INSTRUCTIONS TO FOLLOW: Set out exactly every line of the entries below, starting at the line that holds "FYE 6/30/2023 |" and stopping after the line that holds "Aerial Anomalies 5".

EXERCISE INPUTS:

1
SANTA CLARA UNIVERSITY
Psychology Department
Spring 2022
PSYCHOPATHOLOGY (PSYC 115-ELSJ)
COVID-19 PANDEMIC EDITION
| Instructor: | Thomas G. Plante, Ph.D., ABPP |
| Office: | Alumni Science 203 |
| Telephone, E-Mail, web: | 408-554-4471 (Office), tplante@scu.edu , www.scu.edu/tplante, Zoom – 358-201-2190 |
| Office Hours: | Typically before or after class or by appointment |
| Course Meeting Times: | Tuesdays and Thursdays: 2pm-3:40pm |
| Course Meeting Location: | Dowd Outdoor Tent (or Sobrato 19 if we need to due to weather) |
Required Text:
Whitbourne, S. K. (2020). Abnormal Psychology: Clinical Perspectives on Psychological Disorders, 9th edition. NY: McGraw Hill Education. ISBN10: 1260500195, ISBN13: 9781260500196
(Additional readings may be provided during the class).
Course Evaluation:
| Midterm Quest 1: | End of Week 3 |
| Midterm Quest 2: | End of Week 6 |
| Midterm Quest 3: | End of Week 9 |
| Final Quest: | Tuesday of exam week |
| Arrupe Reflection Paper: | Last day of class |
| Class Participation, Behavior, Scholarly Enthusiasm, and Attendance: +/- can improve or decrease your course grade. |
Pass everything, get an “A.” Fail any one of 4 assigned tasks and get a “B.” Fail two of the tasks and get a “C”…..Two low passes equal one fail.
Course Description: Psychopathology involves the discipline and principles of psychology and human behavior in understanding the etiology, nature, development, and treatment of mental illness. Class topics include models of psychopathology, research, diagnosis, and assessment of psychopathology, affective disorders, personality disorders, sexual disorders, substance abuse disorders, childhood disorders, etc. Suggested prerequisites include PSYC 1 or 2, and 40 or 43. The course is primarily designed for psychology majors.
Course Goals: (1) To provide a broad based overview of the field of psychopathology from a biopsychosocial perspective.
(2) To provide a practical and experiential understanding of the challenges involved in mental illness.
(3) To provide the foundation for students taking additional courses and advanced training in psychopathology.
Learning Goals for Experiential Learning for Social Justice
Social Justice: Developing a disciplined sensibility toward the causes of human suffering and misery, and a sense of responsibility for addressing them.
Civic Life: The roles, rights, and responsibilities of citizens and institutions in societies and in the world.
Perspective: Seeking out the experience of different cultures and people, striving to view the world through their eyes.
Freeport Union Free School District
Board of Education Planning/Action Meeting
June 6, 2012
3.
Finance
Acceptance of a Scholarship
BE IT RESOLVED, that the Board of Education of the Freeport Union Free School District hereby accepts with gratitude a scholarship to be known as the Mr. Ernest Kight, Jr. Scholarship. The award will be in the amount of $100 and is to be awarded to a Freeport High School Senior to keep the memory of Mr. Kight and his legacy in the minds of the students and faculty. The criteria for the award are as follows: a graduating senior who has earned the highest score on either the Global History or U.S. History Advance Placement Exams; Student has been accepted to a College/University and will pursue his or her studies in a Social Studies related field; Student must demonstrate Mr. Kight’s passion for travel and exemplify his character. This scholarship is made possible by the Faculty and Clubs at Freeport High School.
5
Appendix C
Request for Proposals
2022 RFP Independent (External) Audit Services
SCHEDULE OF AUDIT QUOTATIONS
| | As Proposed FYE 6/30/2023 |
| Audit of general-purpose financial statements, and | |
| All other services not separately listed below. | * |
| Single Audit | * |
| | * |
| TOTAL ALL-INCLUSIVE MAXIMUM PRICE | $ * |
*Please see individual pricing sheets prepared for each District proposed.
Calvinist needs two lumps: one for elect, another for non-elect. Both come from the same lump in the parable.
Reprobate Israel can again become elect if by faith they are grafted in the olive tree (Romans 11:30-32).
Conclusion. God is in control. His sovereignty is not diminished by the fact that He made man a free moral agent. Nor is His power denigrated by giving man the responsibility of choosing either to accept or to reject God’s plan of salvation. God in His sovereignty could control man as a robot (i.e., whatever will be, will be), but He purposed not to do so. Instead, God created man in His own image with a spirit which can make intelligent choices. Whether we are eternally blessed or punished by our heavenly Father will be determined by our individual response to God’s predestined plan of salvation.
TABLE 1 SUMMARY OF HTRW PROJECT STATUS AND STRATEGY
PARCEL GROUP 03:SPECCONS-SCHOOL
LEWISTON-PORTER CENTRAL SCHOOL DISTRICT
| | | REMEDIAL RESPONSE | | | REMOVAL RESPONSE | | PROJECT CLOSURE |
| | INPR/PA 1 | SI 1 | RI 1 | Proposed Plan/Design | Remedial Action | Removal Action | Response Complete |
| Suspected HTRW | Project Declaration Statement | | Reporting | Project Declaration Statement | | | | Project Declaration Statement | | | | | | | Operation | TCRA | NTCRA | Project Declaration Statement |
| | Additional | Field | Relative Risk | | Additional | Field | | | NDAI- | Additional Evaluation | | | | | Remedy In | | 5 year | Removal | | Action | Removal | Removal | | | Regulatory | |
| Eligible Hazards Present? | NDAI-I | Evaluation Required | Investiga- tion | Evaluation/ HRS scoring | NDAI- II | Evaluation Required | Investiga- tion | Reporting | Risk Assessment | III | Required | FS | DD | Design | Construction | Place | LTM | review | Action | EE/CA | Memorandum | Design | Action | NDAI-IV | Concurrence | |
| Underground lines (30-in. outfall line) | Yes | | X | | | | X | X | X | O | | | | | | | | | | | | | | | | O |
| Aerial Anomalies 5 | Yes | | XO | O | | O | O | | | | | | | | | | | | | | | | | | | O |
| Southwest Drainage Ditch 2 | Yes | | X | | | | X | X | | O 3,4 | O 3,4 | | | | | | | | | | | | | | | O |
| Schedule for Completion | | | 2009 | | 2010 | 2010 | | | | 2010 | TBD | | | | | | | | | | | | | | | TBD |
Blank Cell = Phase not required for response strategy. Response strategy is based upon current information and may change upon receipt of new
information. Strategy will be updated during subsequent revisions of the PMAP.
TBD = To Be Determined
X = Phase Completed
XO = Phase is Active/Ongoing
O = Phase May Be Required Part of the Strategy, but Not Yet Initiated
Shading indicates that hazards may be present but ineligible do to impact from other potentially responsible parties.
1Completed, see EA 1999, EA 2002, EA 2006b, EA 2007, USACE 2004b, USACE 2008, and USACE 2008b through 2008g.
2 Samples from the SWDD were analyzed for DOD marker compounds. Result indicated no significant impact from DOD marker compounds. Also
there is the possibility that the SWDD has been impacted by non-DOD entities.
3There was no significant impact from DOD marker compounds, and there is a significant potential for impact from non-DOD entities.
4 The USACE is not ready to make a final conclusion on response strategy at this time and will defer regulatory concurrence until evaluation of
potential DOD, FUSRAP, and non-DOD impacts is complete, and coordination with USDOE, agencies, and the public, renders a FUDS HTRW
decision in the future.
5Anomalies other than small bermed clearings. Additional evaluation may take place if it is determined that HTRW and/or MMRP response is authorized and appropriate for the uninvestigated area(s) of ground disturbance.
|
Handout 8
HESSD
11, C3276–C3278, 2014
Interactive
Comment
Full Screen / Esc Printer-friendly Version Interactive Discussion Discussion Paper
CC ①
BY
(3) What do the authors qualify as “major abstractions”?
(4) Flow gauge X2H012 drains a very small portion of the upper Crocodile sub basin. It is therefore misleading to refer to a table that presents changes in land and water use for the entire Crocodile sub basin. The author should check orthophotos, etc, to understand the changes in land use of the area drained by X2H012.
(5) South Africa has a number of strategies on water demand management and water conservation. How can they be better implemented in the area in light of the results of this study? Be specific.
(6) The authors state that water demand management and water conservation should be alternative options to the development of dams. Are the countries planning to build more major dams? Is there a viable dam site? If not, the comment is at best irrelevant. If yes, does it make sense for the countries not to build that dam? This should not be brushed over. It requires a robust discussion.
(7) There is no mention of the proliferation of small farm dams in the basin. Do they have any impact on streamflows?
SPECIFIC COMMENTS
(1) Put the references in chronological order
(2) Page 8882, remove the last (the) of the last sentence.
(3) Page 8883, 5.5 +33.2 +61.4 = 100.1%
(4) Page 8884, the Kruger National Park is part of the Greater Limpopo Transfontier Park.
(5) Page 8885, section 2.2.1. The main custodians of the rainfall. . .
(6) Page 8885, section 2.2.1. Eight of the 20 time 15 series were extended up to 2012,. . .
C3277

OUTPUT FOR THIS EXERCISE:
| | As Proposed FYE 6/30/2023 |
| Audit of general-purpose financial statements, and | |
| All other services not separately listed below. | * |
| Single Audit | * |
| | * |
| TOTAL ALL-INCLUSIVE MAXIMUM PRICE | $ * |
*Please see individual pricing sheets prepared for each District proposed.
Calvinist needs two lumps: one for elect, another for non-elect. Both come from the same lump in the parable.
Reprobate Israel can again become elect if by faith they are grafted in the olive tree (Romans 11:30-32).
Conclusion. God is in control. His sovereignty is not diminished by the fact that He made man a free moral agent. Nor is His power denigrated by giving man the responsibility of choosing either to accept or to reject God’s plan of salvation. God in His sovereignty could control man as a robot (i.e., whatever will be, will be), but He purposed not to do so. Instead, God created man in His own image with a spirit which can make intelligent choices. Whether we are eternally blessed or punished by our heavenly Father will be determined by our individual response to God’s predestined plan of salvation.
TABLE 1 SUMMARY OF HTRW PROJECT STATUS AND STRATEGY
PARCEL GROUP 03:SPECCONS-SCHOOL
LEWISTON-PORTER CENTRAL SCHOOL DISTRICT
| | | REMEDIAL RESPONSE | | | REMOVAL RESPONSE | | PROJECT CLOSURE |
| | INPR/PA 1 | SI 1 | RI 1 | Proposed Plan/Design | Remedial Action | Removal Action | Response Complete |
| Suspected HTRW | Project Declaration Statement | | Reporting | Project Declaration Statement | | | | Project Declaration Statement | | | | | | | Operation | TCRA | NTCRA | Project Declaration Statement |
| | Additional | Field | Relative Risk | | Additional | Field | | | NDAI- | Additional Evaluation | | | | | Remedy In | | 5 year | Removal | | Action | Removal | Removal | | | Regulatory | |
| Eligible Hazards Present? | NDAI-I | Evaluation Required | Investiga- tion | Evaluation/ HRS scoring | NDAI- II | Evaluation Required | Investiga- tion | Reporting | Risk Assessment | III | Required | FS | DD | Design | Construction | Place | LTM | review | Action | EE/CA | Memorandum | Design | Action | NDAI-IV | Concurrence | |
| Underground lines (30-in. outfall line) | Yes | | X | | | | X | X | X | O | | | | | | | | | | | | | | | | O |
| Aerial Anomalies 5 | Yes | | XO | O | | O | O | | | | | | | | | | | | | | | | | | | O |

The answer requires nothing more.